REQUIRED ACTION:
Give everything in the entries below from the line containing "Which series has" down to the line containing "col_2 ≤ median", with both of those lines included, as a JSON list of strings. Use one string per line and omit blank lines.

======== MATERIAL FOR THIS TASK ========

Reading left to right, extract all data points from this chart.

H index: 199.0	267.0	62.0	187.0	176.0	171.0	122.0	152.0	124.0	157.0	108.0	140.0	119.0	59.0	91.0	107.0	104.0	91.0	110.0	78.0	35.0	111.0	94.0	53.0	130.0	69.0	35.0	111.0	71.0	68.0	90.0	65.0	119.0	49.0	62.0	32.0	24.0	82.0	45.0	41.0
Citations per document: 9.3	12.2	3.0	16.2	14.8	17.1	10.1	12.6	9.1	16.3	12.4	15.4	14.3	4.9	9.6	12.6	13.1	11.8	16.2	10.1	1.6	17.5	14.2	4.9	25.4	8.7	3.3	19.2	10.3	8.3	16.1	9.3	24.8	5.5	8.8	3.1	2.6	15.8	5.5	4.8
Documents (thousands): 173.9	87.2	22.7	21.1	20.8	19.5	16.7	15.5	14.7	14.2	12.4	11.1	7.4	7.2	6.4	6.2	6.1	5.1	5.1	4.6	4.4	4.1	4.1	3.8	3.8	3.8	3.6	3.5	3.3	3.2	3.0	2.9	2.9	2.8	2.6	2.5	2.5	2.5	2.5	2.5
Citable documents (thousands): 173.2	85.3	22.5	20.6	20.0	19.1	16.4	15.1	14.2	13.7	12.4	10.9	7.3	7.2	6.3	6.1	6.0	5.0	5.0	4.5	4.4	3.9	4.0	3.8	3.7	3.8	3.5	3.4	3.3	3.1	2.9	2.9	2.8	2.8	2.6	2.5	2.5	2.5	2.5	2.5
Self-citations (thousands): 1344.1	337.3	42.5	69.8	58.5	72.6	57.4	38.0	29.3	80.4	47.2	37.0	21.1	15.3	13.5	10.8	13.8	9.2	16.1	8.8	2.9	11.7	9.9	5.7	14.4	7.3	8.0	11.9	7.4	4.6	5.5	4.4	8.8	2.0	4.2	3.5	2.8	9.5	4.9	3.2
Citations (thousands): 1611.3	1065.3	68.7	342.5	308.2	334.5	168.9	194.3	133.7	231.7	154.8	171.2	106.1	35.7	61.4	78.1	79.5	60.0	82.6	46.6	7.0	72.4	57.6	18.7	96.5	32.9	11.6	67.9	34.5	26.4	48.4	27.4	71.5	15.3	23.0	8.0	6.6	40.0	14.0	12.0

========
======== MATERIAL FOR THIS TASK ========

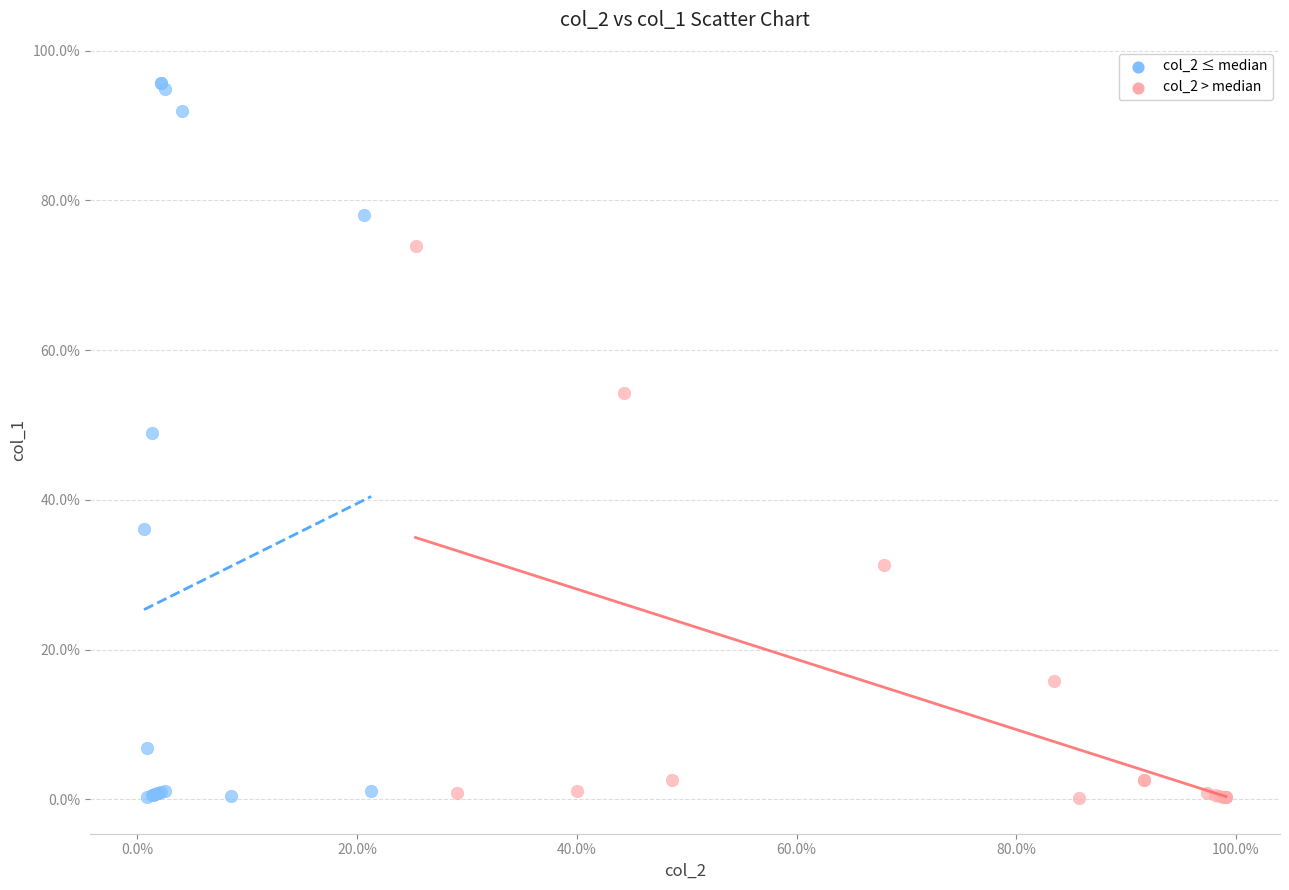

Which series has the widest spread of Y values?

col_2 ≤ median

========

ANSWER TO THIS EXERCISE:
[
  "Which series has the widest spread of Y values?",
  "col_2 ≤ median"
]